**Text for analysis**

# # # #

We whiplashers were as jerked around by theories of motherhood as we were about sex, about femininity, about success, about money, about idealism, about men, and about everything else in our chronically bipolar lives.
We grew up amid images of Betty Crocker mothers proving their womanliness by
baking.
(A Ceres myth recycled for the fifties?) The magazines we read in doctors' waiting rooms assured us that leaving the kids and going to work would stunt their psychological growth and blast our peace of mind. Male doctors dictated to us and we seldom suspected (nor in fact did they) that there was a political agenda behind their words.
In graduate school, married for the first time, I was warned by my parents' internist that at twenty-two, I was well into my chief childbearing years.
“Better not wait too long,” he cautioned. “At thirty, you'll be an elderly prima gravida.”
Elderly prima gravida.
What a terrifying term. Elderly at thirty? (Two hundred years ago, childbearing women were mostly dead at thirty!) Reproduction hardly requires that we live till fifty—much less the thirty or forty
extra
years we all expect as our due.
I had absolutely no intention of listening to that internist (my older sister was the earth mother; I was the artist), but the fear seed he planted bore fruit every month. Whenever the blood sheeted down, I saw a miniature dead baby in the flow. It might be my last. I mourned every egg, wrote poems to them, feeling both abject and relieved.

# # # #

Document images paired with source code
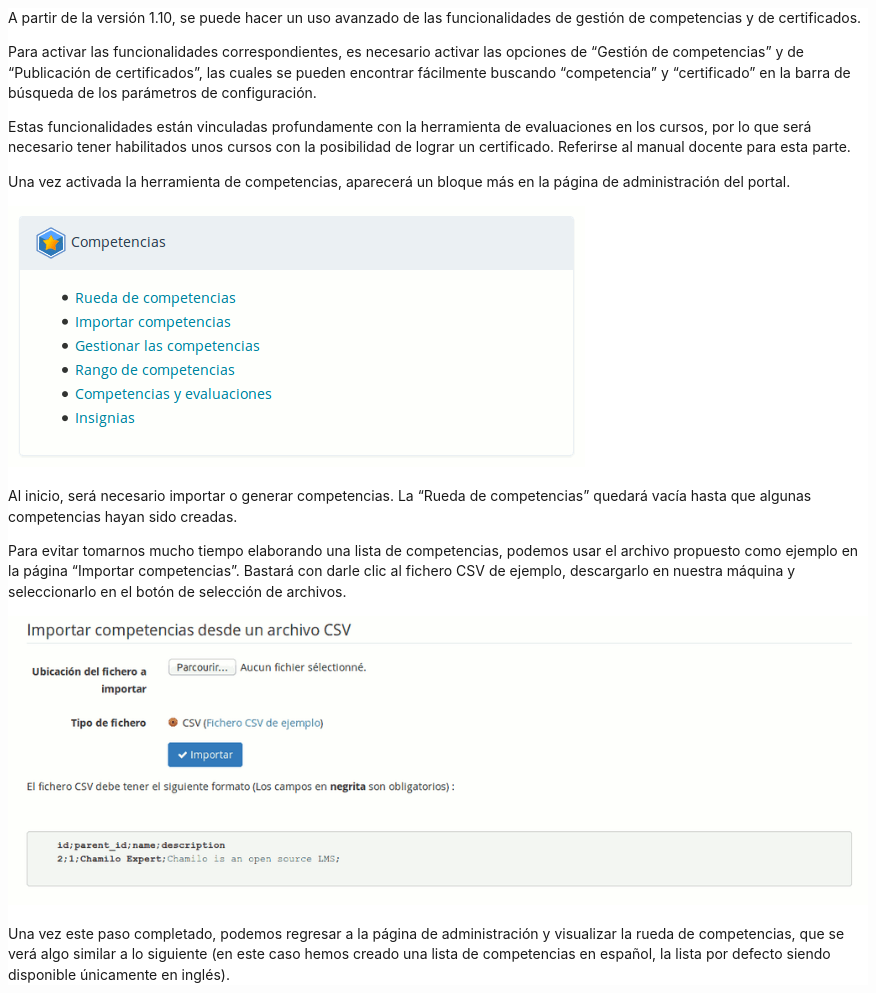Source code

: A partir de la versión 1.10, se puede hacer un uso avanzado de las funcionalidades de gestión de competencias y de certificados.

Para activar las funcionalidades correspondientes, es necesario activar las opciones de “Gestión de competencias” y de “Publicación de certificados”, las cuales se pueden encontrar fácilmente buscando “competencia” y “certificado” en la barra de búsqueda de los parámetros de configuración.

Estas funcionalidades están vinculadas profundamente con la herramienta de evaluaciones en los cursos, por lo que será necesario tener habilitados unos cursos con la posibilidad de lograr un certificado. Referirse al manual docente para esta parte.

Una vez activada la herramienta de competencias, aparecerá un bloque más en la página de administración del portal.

![](../assets/image22.png)

Al inicio, será necesario importar o generar competencias. La “Rueda de competencias” quedará vacía hasta que algunas competencias hayan sido creadas.

Para evitar tomarnos mucho tiempo elaborando una lista de competencias, podemos usar el archivo propuesto como ejemplo en la página “Importar competencias”. Bastará con darle clic al fichero CSV de ejemplo, descargarlo en nuestra máquina y seleccionarlo en el botón de selección de archivos.

![](../assets/image23.png)

Una vez este paso completado, podemos regresar a la página de administración y visualizar la rueda de competencias, que se verá algo similar a lo siguiente (en este caso hemos creado una lista de competencias en español, la lista por defecto siendo disponible únicamente en inglés).
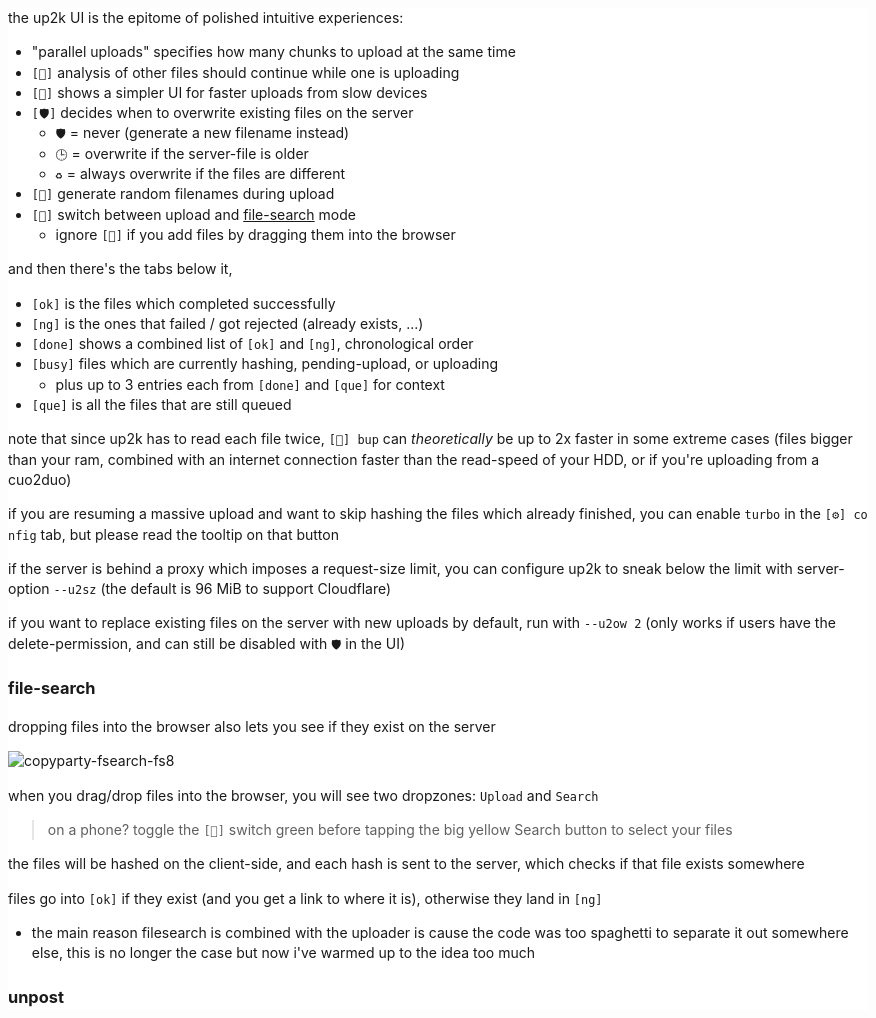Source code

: the up2k UI is the epitome of polished intuitive experiences:
* "parallel uploads" specifies how many chunks to upload at the same time
* `[🏃]` analysis of other files should continue while one is uploading
* `[🥔]` shows a simpler UI for faster uploads from slow devices
* `[🛡️]` decides when to overwrite existing files on the server
  * `🛡️` = never (generate a new filename instead)
  * `🕒` = overwrite if the server-file is older
  * `♻️` = always overwrite if the files are different
* `[🎲]` generate random filenames during upload
* `[🔎]` switch between upload and [file-search](#file-search) mode
  * ignore `[🔎]` if you add files by dragging them into the browser

and then there's the tabs below it,
* `[ok]` is the files which completed successfully
* `[ng]` is the ones that failed / got rejected (already exists, ...)
* `[done]` shows a combined list of `[ok]` and `[ng]`, chronological order
* `[busy]` files which are currently hashing, pending-upload, or uploading
  * plus up to 3 entries each from `[done]` and `[que]` for context
* `[que]` is all the files that are still queued

note that since up2k has to read each file twice, `[🎈] bup` can *theoretically* be up to 2x faster in some extreme cases (files bigger than your ram, combined with an internet connection faster than the read-speed of your HDD, or if you're uploading from a cuo2duo)

if you are resuming a massive upload and want to skip hashing the files which already finished, you can enable `turbo` in the `[⚙️] config` tab, but please read the tooltip on that button

if the server is behind a proxy which imposes a request-size limit, you can configure up2k to sneak below the limit with server-option `--u2sz` (the default is 96 MiB to support Cloudflare)

if you want to replace existing files on the server with new uploads by default, run with `--u2ow 2` (only works if users have the delete-permission, and can still be disabled with `🛡️` in the UI)


### file-search

dropping files into the browser also lets you see if they exist on the server

![copyparty-fsearch-fs8](https://user-images.githubusercontent.com/241032/129635361-c79286f0-b8f1-440e-aaf4-6e929428fac9.png)

when you drag/drop files into the browser, you will see two dropzones: `Upload` and `Search`

> on a phone? toggle the `[🔎]` switch green before tapping the big yellow Search button to select your files

the files will be hashed on the client-side, and each hash is sent to the server, which checks if that file exists somewhere

files go into `[ok]` if they exist (and you get a link to where it is), otherwise they land in `[ng]`
* the main reason filesearch is combined with the uploader is cause the code was too spaghetti to separate it out somewhere else, this is no longer the case but now i've warmed up to the idea too much


### unpost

# # # #

**Task brief**
In the excerpt about motherhood, at what age does the internist say the narrator would become an "elderly prima gravida"?

**Answer section**
At thirty.